*What the exercise asks:*
Only the pictures are to be left out; write out the rest of the data exactly.

[Records from a data collection]
################
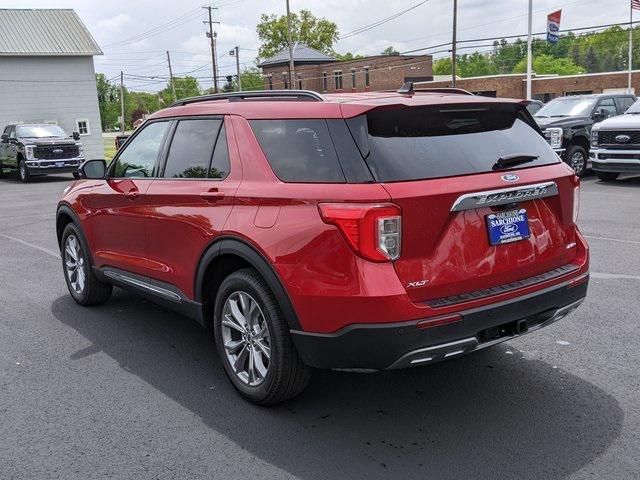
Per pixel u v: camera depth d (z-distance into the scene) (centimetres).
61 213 605
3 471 321
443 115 353
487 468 311
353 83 7769
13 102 3284
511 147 367
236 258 382
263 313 360
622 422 353
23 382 431
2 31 3344
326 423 364
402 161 324
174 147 452
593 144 1396
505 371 427
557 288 361
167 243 440
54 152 2328
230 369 398
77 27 3531
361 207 308
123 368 453
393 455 326
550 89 5988
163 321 558
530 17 3027
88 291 586
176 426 364
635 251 750
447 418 365
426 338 313
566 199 379
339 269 316
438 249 321
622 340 474
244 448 338
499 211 342
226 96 434
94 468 322
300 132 353
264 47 9588
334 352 326
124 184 493
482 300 328
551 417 362
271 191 353
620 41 12469
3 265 803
################
*Solution to this problem:*
Per pixel u v: camera depth d (z-distance into the scene) (centimetres).
61 213 605
3 471 321
443 115 353
487 468 311
353 83 7769
13 102 3284
511 147 367
236 258 382
263 313 360
622 422 353
23 382 431
2 31 3344
326 423 364
402 161 324
174 147 452
593 144 1396
505 371 427
557 288 361
167 243 440
54 152 2328
230 369 398
77 27 3531
361 207 308
123 368 453
393 455 326
550 89 5988
163 321 558
530 17 3027
88 291 586
176 426 364
635 251 750
447 418 365
426 338 313
566 199 379
339 269 316
438 249 321
622 340 474
244 448 338
499 211 342
226 96 434
94 468 322
300 132 353
264 47 9588
334 352 326
124 184 493
482 300 328
551 417 362
271 191 353
620 41 12469
3 265 803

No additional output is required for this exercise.